The ones that I’ve noted down are: a session about ‘coding at different levels’ (which could be like some kind of internal symposium), Teaching Sense on TU100 (apparently there is a 10% tutor churn on TU100), making sure that we Record module briefings, and sessions about qualification overviews (or, future plans for modules).  There were loads more ideas, but I haven’t noted them all down.

Reflections

It was a busy day!  One thing that was really good about the conference was that it put the work of the SST and the MCT faculty in context (I had not heard of some of the numbers that our associate dean mentioned) and also helped to emphasise how much change has been going on within the university in the last few years.  It almost allowed us to ‘take stock’ of where we were. 

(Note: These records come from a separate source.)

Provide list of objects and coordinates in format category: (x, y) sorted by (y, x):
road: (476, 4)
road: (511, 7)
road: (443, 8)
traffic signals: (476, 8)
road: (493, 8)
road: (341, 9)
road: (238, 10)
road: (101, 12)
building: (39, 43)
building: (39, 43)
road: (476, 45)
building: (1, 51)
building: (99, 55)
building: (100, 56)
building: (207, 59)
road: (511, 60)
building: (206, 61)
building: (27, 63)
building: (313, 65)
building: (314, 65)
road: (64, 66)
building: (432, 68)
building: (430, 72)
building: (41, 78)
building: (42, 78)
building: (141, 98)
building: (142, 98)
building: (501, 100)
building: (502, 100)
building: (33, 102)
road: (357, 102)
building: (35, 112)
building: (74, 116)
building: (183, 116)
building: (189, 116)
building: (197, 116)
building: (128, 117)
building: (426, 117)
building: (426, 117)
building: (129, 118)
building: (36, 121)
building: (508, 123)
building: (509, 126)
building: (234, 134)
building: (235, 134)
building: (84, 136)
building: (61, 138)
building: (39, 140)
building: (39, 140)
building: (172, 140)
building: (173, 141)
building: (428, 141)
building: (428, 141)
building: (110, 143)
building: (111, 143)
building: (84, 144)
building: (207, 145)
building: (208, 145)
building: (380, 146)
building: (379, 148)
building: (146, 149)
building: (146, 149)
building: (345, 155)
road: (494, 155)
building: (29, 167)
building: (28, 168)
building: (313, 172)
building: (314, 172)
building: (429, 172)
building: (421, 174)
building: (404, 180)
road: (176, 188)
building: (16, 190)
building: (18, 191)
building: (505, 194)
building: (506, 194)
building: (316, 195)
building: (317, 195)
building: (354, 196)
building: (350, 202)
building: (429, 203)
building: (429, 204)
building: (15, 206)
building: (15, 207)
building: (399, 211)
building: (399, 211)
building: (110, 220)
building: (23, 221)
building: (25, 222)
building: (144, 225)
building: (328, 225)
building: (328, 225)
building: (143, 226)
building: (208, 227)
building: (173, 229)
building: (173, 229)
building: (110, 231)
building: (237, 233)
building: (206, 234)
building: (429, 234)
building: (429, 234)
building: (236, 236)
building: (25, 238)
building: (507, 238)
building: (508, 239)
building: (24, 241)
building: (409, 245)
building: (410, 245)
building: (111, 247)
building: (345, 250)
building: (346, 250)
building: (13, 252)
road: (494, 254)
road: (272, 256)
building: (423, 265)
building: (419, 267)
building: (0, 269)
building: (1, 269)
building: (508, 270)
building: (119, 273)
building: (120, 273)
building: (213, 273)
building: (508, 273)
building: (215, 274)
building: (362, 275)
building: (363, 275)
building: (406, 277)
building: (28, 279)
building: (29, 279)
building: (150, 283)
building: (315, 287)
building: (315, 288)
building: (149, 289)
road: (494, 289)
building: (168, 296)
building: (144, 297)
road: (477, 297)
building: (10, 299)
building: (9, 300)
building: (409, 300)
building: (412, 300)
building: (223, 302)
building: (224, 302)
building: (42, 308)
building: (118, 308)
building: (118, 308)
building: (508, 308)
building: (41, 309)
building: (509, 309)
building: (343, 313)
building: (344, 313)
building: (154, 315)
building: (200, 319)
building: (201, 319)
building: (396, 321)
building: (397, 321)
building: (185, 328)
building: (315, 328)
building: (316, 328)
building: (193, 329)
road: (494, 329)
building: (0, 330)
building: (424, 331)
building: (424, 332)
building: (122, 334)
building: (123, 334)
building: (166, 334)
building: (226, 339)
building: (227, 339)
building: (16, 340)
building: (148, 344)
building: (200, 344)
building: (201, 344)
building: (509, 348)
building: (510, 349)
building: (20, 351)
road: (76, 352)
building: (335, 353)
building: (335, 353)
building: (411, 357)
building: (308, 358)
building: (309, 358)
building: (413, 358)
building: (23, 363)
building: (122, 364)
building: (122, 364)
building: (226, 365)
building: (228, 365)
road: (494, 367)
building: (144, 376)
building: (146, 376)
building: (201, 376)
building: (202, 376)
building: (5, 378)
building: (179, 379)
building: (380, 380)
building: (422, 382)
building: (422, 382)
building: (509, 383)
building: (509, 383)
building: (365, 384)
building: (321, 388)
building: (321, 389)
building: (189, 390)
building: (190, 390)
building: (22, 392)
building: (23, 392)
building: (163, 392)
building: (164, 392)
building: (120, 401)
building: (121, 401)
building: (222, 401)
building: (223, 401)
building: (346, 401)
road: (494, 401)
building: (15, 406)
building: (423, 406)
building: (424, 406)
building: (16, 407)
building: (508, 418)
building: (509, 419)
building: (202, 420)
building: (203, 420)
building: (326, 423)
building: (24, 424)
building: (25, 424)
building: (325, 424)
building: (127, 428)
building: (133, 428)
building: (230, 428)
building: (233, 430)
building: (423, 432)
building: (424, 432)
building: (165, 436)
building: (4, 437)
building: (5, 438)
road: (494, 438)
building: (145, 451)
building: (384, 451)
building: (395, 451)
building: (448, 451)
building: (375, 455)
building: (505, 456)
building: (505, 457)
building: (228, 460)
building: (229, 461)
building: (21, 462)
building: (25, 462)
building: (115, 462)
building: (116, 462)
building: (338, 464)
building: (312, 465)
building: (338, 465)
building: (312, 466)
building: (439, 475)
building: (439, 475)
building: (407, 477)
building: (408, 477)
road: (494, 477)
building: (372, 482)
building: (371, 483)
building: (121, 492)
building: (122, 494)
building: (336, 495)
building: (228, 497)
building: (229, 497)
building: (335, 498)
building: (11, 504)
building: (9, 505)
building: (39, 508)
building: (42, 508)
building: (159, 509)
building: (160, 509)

The session on AL staff development really got me thinking.  I came up with a number of ideas about different types of events that might potentially help tutors from across the UK who tutor on specific modules.  One thing that keeps coming to mind is that there is also more potential in terms of how the student support team members can feed directly into module teams.  I can’t help but feel that these new structures can help different bits of the university to work closer together, and that can only be a good thing.

All this said, it’s still very early days for the student support team and I guess I’m one of many who are still finding their feel in terms of what we do, how we work, and how we communicate with each other.  It also strikes me that although the university has been reorganised along slightly different lines, the notion of a geographic region or ‘place’ remains very important.  The development sessions that are run within our regional centres for our associate lecturers are invaluable.  Developments in information and communication technology has made the SST possible, which means now it’s up to us to figure out how to best take advantages of the opportunities it offers us.